А я стал вспоминать, как приходилось проводить каждую новогоднюю ночь в военную пору, и рассказал им о встрече последнего, победного года Великой Отечественной войны.
В конце 1944 года наша дивизия занимала оборону на захваченном у противника довольно обширном участке польской территории за Вислой, у города Сандомир. Месяца два, как завершились кровопролитные бои за овладение и удержание этого плацдарма. Наблюдалась размеренная (если можно так сказать о военных действиях) позиционная активность воюющих сторон, вся тяжесть которой ложилась в основном на подразделения разведчиков и сапёров.
Наш сапёрный батальон располагался в землянках километрах в трёх от переднего края, но каждый вечер почти весь батальон, за исключением штаба и хозяйственных подразделений, отправлялся на передний край для возведения ночью заграждений и минирования в нейтральной полосе.
В середине декабря на плацдарме началось интенсивное движение войск, по которому можно было безошибочно угадать скорое начало наступления.
С приближением Нового года к повседневным нашим заботам прибавились хлопоты по подготовке к его встрече. Да-да! Хотя шла война, мы воевали, но ничто человеческое нам не было чуждо. И все мы, конечно, желали, чтобы встреча Нового года осуществилась именно здесь, на обжитом месте, где можно было бы при благоприятном стечении обстоятельств создать себе праздничную обстановку, хоть чуть-чуть напоминающую далёкую мирную жизнь. С оживлением движения войск на плацдарме это становилось всё менее вероятным. Но мы не теряли надежды.
Вот уже и утро 30 декабря. Мой старшина заговорщицки щурит глаза при встрече. Мне понятно его настроение: втайне от всех у него в каптёрке заквашена бражка из бураков, привезённых загодя с передовой, – будет ощутимая прибавка к официальным ста граммам. Но к полудню всех офицеров вызывают в штаб батальона. Идём со смутным предчувствием чего-то недоброго. Так и есть! Получено приказание завтра выступить маршем к новому месторасположению. Марш небольшой – всего на двое суток, километров на 50, но ясно одно: Новый год будем встречать на марше.

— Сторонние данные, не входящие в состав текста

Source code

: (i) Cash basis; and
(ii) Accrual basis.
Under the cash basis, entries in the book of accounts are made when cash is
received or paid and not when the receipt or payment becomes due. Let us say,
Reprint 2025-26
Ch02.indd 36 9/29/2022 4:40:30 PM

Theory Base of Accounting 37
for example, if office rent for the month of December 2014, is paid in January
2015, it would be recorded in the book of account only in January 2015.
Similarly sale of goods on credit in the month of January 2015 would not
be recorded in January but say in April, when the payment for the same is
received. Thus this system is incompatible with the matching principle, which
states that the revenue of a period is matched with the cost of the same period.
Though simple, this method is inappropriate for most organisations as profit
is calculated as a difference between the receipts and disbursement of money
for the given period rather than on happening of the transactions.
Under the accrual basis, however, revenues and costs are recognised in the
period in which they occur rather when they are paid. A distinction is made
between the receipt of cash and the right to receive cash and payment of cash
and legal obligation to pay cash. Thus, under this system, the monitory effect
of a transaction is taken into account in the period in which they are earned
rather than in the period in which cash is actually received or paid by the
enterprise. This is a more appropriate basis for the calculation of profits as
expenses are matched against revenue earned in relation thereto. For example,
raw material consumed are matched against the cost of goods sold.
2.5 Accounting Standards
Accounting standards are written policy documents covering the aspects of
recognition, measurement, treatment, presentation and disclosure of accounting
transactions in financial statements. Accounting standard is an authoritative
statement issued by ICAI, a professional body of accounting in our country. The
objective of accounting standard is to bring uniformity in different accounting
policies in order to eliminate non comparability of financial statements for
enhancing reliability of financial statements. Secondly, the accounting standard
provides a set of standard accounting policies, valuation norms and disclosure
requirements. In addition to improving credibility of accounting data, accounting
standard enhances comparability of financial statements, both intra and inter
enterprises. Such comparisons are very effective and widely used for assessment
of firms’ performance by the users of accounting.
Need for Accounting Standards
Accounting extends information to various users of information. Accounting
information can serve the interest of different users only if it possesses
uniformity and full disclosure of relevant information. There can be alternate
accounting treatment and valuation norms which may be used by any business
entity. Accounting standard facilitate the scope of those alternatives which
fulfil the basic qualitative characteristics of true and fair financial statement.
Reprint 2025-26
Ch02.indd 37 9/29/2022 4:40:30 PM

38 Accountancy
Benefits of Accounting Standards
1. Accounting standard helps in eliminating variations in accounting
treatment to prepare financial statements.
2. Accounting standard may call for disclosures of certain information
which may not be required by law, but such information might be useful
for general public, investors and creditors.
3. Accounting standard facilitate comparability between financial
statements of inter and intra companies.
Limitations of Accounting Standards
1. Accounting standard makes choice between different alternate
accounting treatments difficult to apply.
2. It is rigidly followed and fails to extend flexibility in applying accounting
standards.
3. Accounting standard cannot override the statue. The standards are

Назавтра, во второй половине дня, с целью маскировки незадолго до наступления сумерек, хотя погода пасмурная, покидаем землянки, ставшие уже такими родными для нас. Идём всем батальоном. Впереди шагает первая рота, а моя, вторая, – за ней следом. Командиры взводов за моей спиной на ходу переговариваются, балагурят с солдатами. Они из бывших политработников и по своей старой выучке поднимают дух личному составу, и это у них хорошо получается.
В деревню, где нам назначено ночевать и где придётся встречать Новый год, приходим часов этак в десять вечера. Но деревня вся забита войсками, только что прибывшими на плацдарм. Кое-как удалось разместить на ночлег первую роту, обоз и штаб. Для моей роты, как ни старались, найти места для ночлега не удалось. Получаю приказание идти до следующей деревни и там располагаться на ночлег.